Technical proximity just isn’t micromanagement. It’s not writing code or reviewing each PR. It’s being shut sufficient to the precise habits of the programs you’re accountable for you could inform the distinction between a group transferring quick as a result of they’re disciplined and a group transferring quick as a result of they skipped the exhausting half.

The supervisor who can not learn a PR doesn’t have to evaluation each one. However they should perceive what their senior engineers search for after they do. That distinction — between “this handed the exams” and “that is proper” — just isn’t obtainable from a abstract. It’s obtainable from contact.

My group runs three rituals that don’t have anything to do with standing updates and every part to do with sustaining that contact.

Two hours each week in an structure working session. Two hours each different week in dash planning. Two hours every dash demoing to the entire group.

The structure periods are the place the system’s reasoning lives — not the tickets, not the documentation, however the residing dialog about why issues are designed the way in which they’re and what the choices had been that weren’t taken. A supervisor who sits in these periods for six months builds a working mannequin of the system that no dashboard can replicate.

Dash planning is the place the disconnects floor. We use planning poker — everybody estimates independently earlier than the reveal. When estimates diverge sharply, the dialog that follows is sort of at all times essentially the most helpful one of many dash. Not as a result of we’re negotiating a quantity. As a result of divergent estimates imply divergent psychological fashions. Somebody thinks this activity is a 2. Another person thinks it’s a 13. That hole just isn’t a disagreement about effort. It’s proof that two individuals are not wanting on the similar drawback.

Divergent estimates don’t measure complexity.

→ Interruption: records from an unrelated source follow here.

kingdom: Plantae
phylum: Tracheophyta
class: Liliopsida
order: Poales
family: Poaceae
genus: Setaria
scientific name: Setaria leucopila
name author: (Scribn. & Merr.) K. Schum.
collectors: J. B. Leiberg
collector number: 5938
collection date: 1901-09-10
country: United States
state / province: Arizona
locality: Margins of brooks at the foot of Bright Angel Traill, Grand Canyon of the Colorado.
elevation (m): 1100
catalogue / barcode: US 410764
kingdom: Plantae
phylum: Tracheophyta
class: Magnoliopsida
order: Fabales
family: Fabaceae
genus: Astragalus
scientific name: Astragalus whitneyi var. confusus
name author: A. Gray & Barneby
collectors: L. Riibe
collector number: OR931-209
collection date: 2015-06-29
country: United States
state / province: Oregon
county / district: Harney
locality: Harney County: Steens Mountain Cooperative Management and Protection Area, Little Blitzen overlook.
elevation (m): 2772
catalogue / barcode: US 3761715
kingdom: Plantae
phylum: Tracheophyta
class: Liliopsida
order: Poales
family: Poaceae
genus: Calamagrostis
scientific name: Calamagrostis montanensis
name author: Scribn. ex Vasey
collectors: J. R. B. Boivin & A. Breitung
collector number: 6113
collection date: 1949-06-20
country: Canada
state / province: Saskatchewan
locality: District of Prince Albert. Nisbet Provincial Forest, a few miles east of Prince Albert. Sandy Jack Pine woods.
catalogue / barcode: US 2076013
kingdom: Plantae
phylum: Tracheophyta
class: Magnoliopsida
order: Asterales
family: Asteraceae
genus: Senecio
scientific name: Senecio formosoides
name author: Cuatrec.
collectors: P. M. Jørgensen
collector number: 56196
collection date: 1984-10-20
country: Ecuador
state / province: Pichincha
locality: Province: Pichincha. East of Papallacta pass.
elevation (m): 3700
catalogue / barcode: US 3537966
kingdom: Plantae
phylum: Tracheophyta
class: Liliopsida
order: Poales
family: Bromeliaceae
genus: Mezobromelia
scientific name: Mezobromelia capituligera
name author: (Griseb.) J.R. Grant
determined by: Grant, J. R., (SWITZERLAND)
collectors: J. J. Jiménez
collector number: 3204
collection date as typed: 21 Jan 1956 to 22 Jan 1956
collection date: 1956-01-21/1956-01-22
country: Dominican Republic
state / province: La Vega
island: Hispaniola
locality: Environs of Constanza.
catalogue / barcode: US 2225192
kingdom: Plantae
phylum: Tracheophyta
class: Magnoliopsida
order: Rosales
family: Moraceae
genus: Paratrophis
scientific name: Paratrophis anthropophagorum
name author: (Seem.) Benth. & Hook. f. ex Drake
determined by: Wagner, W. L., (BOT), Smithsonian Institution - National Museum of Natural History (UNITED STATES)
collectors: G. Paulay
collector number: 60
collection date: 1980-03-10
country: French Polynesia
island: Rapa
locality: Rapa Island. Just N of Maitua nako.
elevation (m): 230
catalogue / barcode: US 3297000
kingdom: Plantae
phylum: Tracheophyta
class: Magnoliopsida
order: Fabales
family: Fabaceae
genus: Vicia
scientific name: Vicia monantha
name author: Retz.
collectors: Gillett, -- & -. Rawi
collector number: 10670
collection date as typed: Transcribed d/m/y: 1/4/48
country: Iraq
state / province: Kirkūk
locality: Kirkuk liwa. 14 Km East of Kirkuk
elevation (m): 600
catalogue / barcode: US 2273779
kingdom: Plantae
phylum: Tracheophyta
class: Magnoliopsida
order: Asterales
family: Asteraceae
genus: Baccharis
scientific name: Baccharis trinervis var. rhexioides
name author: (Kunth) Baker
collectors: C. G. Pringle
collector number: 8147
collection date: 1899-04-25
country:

They measure the place your group’s understanding of the system breaks down.

The demos preserve everybody sincere about what was really constructed versus what was meant, cross-train the group throughout what every individual is engaged on, and provides the supervisor an important sign of all: whether or not the folks constructing the system can clarify what they constructed and why the tradeoffs they made had been proper.

An AI agent can produce a demo. It can not clarify its reasoning underneath questioning. The engineers who can are those you can not afford to route round.

 Karpathy’s reframe from vibe coding to agentic engineering just isn’t a terminology replace. It’s a skilled obligation.

The organizations that ignore AI will fall behind. Those that vibe it’ll ship failure at scale. Those that engineer it — intentionally, with comprehension at each layer — are those constructing one thing value working in manufacturing.

That’s not a productiveness dialog. That may be a accountable AI dialog. The code appears to be like completed. The pipeline is inexperienced. The PR is open.

Whether or not it’s really prepared continues to be a human name. Ensure your group — and also you — are shut sufficient to the work to make it.